20. Create a Common Analytics Platform
One of the key impediments to the adoption of state-of-the-art commercial technologies and products is the failure, whether inadvertent or intentional, to perform thorough market research for available commercial items as required by FASA, 10. USC 3453, and FAR Part 10. Amongst a plethora of extremely valuable benefits, a common analytics platform can provide up-to-date marketplace data on readily available commercial items such that legally mandatory market research can be performed quickly, easily, accurately, be updated and verified by vendors continuously, and foster the required conversation with vendors regarding missing features or unnecessary requirements. In addition, a well-designed, fully featured analytics platform may illuminate the true cost savings, schedule reduction, and long-term sustainment efficiencies of going commercial, as compared to the parochial, risk-averse, hand-waving decision-making of today which inappropriately biases the make/buy decision towards “make”. Early examples of such platforms, such as CDAO’s Tradewinds, and GSA’s various commercial product databases show great promise for a centralized capability.


27. Improve Training for Personnel Involved in Defense Resourcing
#27A: Improve Training for Preparation of Justification Materials (J-books)
The cultural artifact of overly proscriptive descriptions of weapon systems that is inculcated in the current requirements (JCIDS) process is an impediment that stymies the acquisition of surprise innovations that achieve superior end-results, but in unanticipated ways. “We need a Howitzer with a longer range” should be replaced by “We need a capability that denies an enemy freedom to operate at a longer distance”. This failure to describe a capability in terms of the desired outcome, but instead describing it as a mild evolutionary improvement to the current system in use, also plagues congressional budgetary justification documents (J-books).
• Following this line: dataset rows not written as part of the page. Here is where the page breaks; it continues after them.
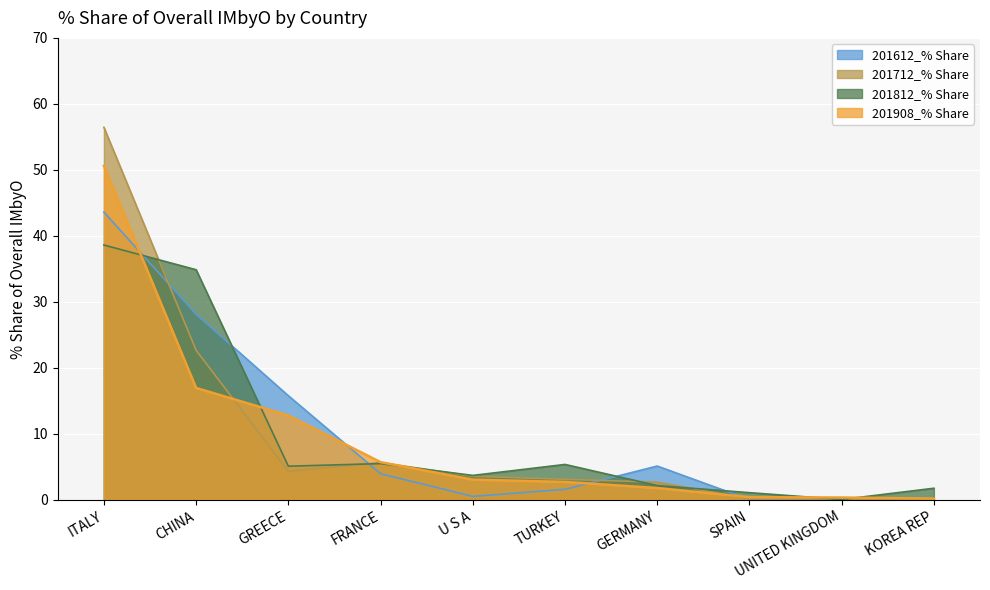

Between ITALY and U S A, which series saw the biggest shift?

201712_% Share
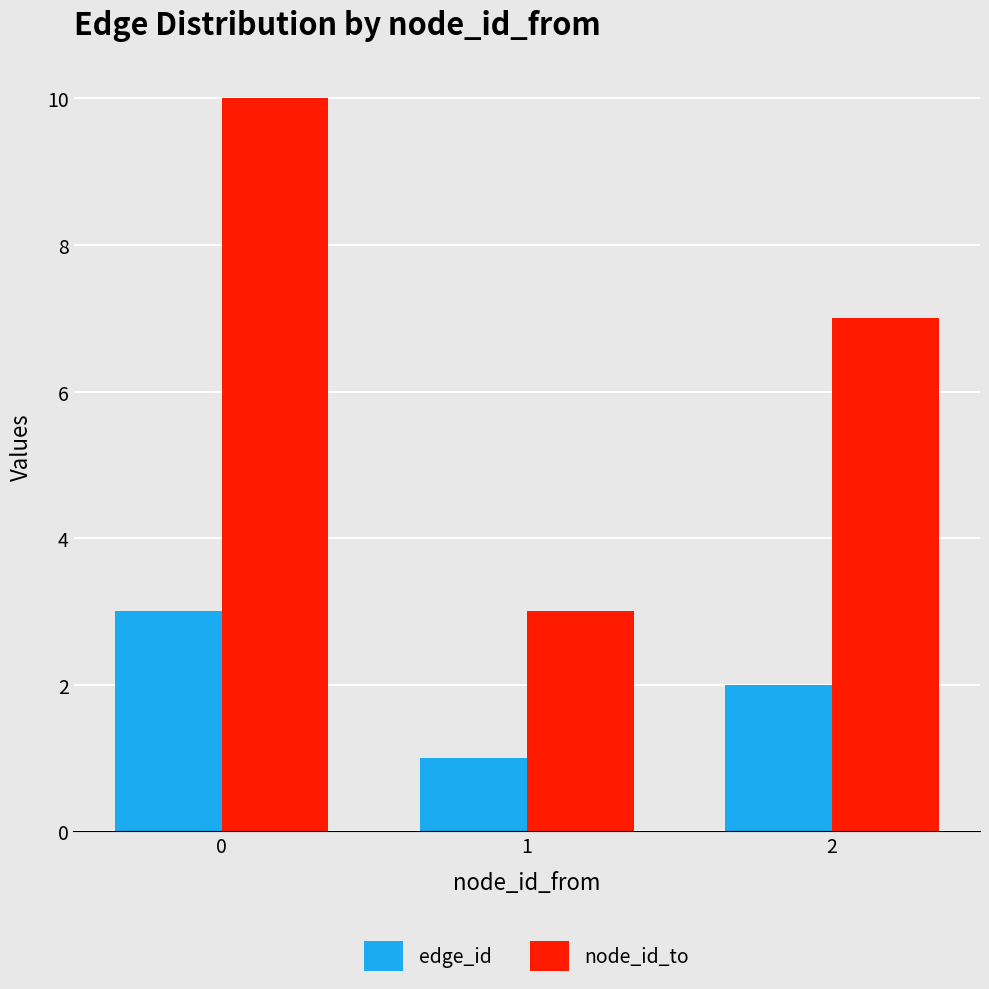

What is the value of the node_id_to bar at the 1st from the left?

10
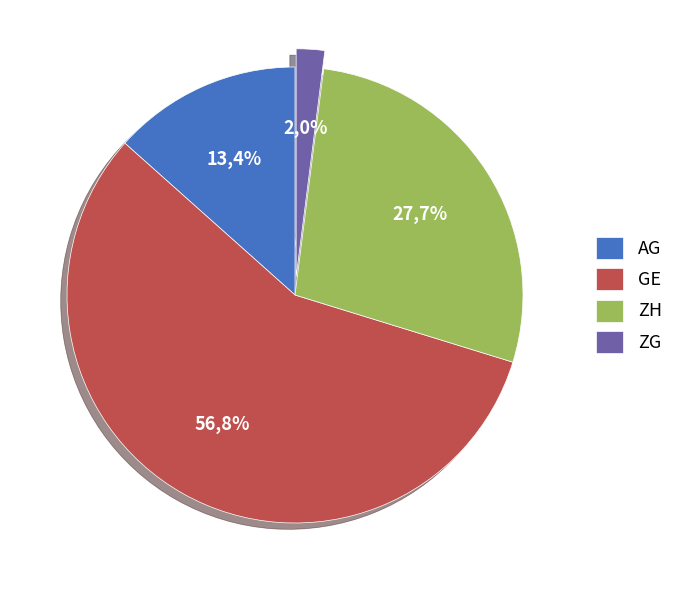

Does ZG account for over 50% of the chart?

No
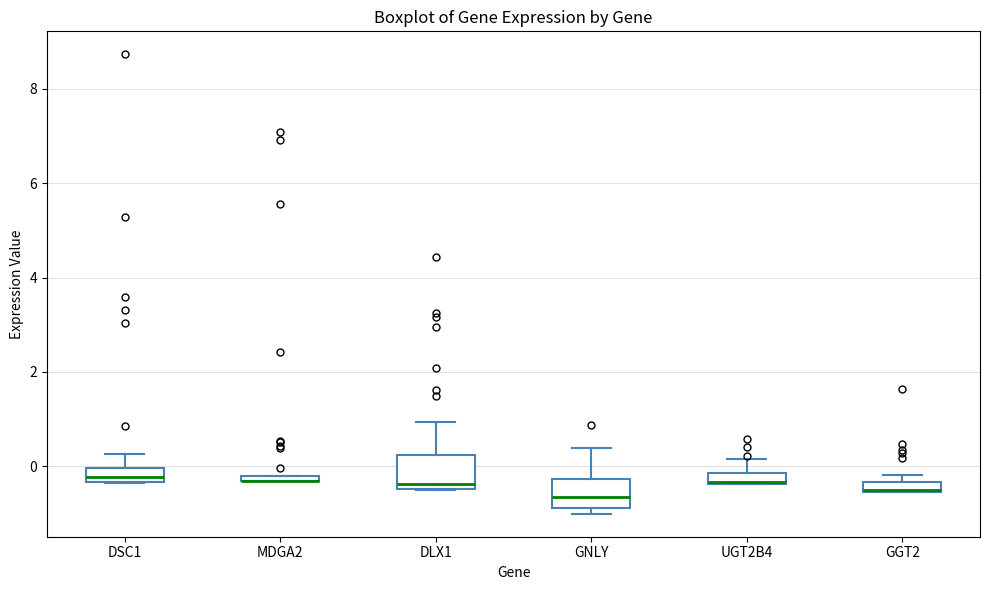

Where is the upper edge of the box for DLX1 on the y-axis? The values are not printed on the chart, so give them approximately, as read against the axis.

0.2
We strongly endorse all educational efforts to retrain DoD personnel in how to describe a capability without describing a particular system.


#27D: Improve Understanding of Private Sector Practices
Commercial product companies with state-of-the-art technologies are initially repulsed by the US defense market as the business model is more arcane, much less profitable, takes much longer to scale up sales, and is not a product meritocracy. Companies attempting to maximize the probability of business success usually abandon or defer the defense market, instead focusing on selling commercially, or selling to our adversaries who wisely adopted commercial buying practices as a strategic advantage. Investors consequently also avoid companies focused on defense, or pressure portfolio companies to stay away initially. These factors conspire to deny state-of-the-art technologies to the warfighter, dangerously delay deployment, and make it significantly more expensive when finally adopted or foolishly duplicated by a prime contractor paid by the hour. It is imperative that the US DoD emulate commercial business practices turning the engagement decision into an irrefutable “yes”!